Pero mi alma me decía constantemente que mi hijo sería un genio, le pondría música, le enseñaría a tocar las cosas, le leería los libros que no podría ver, le cogería de la mano y guiaría su camino para siempre.
A la décima sesión de terapias escapé de ese lugar en donde trataban a mi hijo como un inútil, no como un ser humano.
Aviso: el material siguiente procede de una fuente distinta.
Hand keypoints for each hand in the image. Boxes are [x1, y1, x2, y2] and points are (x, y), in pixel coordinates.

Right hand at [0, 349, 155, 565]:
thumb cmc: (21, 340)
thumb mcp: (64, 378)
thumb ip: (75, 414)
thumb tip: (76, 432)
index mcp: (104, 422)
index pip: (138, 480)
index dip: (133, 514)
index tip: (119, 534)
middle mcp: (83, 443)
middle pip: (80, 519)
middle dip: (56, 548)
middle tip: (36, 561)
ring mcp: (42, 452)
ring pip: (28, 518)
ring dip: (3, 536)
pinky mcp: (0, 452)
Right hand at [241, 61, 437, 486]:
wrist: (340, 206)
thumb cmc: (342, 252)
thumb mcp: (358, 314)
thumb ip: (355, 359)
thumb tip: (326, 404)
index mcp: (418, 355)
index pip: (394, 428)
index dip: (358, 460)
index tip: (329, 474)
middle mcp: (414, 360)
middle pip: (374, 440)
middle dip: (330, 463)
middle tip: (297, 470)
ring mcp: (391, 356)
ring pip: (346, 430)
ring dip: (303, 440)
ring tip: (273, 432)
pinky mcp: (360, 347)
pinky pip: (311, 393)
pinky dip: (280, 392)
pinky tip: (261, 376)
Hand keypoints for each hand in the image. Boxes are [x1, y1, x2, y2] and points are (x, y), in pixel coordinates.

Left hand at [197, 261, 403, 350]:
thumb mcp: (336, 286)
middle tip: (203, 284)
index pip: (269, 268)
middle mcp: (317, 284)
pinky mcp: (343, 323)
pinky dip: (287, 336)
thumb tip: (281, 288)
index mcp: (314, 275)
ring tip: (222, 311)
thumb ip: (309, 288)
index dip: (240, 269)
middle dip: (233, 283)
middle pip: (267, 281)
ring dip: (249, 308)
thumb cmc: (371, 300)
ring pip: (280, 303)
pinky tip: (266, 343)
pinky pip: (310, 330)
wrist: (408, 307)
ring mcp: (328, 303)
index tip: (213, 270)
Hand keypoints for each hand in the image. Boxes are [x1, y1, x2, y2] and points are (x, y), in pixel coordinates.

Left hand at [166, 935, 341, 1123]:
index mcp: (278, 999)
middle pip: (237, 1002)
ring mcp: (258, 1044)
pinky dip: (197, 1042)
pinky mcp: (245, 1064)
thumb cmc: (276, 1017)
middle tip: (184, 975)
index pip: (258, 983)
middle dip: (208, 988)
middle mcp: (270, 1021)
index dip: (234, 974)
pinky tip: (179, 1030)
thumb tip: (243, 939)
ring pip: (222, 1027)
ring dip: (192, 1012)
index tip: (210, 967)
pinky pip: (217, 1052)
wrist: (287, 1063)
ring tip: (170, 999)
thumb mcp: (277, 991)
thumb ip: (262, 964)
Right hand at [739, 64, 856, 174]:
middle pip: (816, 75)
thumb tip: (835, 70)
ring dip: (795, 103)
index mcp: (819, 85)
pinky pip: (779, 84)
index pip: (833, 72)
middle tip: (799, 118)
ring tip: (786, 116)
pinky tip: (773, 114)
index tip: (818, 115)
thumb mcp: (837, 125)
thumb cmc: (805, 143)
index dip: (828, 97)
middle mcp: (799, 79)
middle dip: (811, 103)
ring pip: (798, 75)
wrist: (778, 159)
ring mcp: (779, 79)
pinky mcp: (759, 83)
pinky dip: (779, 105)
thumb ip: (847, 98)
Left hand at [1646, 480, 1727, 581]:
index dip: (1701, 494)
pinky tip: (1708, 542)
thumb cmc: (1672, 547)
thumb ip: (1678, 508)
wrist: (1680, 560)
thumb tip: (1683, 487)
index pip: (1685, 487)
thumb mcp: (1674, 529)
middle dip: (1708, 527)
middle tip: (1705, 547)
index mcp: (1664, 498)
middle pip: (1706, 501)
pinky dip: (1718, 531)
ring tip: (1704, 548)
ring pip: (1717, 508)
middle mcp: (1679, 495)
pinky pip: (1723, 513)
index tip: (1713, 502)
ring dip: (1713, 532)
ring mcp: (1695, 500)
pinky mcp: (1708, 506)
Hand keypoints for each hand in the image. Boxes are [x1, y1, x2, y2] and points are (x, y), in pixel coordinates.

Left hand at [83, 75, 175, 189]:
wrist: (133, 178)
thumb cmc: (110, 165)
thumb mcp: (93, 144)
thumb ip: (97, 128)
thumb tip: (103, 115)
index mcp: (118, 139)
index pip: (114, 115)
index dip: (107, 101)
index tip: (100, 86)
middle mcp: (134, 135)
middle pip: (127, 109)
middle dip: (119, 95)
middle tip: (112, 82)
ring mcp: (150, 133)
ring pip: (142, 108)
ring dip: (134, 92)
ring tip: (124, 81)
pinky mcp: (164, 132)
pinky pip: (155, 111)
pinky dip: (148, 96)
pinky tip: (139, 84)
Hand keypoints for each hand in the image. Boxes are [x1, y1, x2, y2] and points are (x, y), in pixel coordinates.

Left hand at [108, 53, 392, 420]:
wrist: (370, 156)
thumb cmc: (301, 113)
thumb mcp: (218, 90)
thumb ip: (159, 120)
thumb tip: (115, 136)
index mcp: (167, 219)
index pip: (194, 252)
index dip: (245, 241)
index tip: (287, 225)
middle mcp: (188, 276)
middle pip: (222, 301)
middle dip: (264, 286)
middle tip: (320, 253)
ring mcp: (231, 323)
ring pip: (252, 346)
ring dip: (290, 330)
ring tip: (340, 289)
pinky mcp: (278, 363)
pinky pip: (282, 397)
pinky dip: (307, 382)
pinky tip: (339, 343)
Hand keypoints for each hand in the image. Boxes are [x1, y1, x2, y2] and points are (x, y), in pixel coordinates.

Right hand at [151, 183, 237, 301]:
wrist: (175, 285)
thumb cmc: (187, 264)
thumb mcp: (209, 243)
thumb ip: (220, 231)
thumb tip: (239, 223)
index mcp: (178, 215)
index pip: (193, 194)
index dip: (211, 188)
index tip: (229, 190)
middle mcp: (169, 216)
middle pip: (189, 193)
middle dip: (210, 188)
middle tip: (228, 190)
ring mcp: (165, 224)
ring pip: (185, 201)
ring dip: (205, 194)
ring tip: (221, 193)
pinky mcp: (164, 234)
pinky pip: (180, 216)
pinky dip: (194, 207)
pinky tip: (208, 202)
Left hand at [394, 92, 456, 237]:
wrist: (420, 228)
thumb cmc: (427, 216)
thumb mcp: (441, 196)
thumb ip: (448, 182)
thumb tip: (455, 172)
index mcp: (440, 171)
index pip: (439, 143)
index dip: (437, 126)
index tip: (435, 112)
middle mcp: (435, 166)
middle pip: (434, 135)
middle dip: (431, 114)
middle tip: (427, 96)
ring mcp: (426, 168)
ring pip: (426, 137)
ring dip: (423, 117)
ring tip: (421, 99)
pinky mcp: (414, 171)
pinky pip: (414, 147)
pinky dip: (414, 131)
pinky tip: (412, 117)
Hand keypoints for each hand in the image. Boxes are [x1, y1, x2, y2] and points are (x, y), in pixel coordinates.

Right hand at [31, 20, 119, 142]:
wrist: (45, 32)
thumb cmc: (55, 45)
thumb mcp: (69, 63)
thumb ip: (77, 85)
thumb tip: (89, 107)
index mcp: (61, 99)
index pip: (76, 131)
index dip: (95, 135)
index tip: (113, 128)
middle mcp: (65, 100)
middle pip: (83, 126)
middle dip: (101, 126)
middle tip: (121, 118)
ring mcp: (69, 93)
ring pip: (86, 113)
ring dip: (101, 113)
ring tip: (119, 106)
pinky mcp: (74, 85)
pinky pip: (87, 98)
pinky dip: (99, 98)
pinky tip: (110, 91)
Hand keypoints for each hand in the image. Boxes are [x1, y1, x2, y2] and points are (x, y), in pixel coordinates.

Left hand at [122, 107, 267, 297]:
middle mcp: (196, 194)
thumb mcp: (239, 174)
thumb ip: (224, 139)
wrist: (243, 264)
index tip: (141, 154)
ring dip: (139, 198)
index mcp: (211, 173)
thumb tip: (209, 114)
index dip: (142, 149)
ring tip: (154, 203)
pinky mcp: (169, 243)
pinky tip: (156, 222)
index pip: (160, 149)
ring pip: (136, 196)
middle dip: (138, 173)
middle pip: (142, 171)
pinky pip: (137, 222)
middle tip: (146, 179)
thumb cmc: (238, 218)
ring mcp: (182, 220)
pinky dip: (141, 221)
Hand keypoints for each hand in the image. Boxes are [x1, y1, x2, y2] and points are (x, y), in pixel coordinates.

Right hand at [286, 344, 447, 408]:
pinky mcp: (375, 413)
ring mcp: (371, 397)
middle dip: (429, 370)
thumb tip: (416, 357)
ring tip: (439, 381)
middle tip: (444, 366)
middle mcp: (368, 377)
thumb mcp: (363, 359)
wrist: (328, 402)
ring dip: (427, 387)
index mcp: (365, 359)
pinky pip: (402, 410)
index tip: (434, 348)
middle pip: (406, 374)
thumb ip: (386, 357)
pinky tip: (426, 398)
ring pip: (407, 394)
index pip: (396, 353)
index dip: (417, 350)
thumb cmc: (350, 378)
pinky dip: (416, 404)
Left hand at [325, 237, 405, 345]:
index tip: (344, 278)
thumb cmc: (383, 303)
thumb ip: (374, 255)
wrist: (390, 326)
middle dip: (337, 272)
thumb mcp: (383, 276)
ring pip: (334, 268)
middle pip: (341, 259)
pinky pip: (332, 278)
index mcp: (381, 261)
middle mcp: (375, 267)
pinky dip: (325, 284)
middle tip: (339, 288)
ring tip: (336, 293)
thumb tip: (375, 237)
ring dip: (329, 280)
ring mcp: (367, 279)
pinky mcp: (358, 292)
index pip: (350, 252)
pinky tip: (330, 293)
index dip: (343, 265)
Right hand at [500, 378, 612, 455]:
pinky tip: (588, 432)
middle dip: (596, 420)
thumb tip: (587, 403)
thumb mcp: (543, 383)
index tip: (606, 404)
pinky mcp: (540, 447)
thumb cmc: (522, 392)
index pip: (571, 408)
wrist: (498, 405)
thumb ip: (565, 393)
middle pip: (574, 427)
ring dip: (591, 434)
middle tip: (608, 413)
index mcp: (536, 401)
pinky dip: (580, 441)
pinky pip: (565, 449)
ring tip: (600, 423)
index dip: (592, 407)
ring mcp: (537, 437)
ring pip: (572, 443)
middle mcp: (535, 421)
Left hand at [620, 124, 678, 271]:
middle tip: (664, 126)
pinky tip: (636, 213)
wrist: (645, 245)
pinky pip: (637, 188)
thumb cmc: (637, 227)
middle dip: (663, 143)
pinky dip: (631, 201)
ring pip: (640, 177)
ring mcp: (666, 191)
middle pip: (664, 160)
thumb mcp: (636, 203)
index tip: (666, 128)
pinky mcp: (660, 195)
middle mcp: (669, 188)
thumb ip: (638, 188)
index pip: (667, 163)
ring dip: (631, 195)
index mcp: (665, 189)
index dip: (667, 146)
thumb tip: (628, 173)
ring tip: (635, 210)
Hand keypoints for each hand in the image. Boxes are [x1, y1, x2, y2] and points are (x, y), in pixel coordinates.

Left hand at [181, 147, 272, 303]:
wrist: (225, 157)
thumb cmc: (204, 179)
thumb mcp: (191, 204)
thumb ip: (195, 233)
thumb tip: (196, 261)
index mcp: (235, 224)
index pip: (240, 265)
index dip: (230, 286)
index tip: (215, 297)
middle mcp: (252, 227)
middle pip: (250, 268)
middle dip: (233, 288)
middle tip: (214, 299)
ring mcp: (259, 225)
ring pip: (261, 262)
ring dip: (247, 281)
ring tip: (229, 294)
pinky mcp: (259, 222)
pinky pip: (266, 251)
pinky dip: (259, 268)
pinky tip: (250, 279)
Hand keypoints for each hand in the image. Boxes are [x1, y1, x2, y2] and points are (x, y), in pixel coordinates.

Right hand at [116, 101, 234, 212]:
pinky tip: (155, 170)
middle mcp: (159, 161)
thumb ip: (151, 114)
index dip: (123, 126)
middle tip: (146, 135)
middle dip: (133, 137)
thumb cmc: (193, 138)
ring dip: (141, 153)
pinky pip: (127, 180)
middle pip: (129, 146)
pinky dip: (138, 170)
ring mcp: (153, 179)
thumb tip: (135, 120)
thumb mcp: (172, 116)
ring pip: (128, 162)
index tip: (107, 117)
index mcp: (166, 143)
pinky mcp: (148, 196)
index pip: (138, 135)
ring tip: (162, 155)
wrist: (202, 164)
Busqué otro lugar, lo hallé y me mantengo en la constante lucha, sabiendo que mi hijo ve mucho más allá que los demás, sus ojos están en su alma TAMBIÉN y es un niño absolutamente feliz.
El príncipe rojo, valiente y hermoso ríe como ninguno, es un ochentero nacido en esta década, el príncipe rojo canta y baila como si la música fuera parte de él, odia los juguetes y ama el viento, el agua y la luz del sol.
El príncipe rojo venció las expectativas de la medicina, lo ve todo, hasta lo que no vemos nosotros y lo siente, lo habla.
El príncipe rojo con su porcentaje de discapacidad "muy grave" no tiene complejos y se ríe de la gente que lo mira con sus anteojos, unos con morbo, otros con ternura.
Su espíritu está lleno de amor.
Su valentía es innata y su bondad es el premio de la vida.
El príncipe rojo es la "prueba" más grande y hermosa.
Es un genio, ese que recita Carla Badillo...
Que nace cada 200 años.
Es mi hijo, la vida me lo puso de madre.
Bendigo a mi sexo por haberlo parido.
Mi príncipe rojo es TODO lo contrario a uno azul pero más lindo.
Tiene las ventanas del alma abiertas a través de sus hermosos ojos verdes.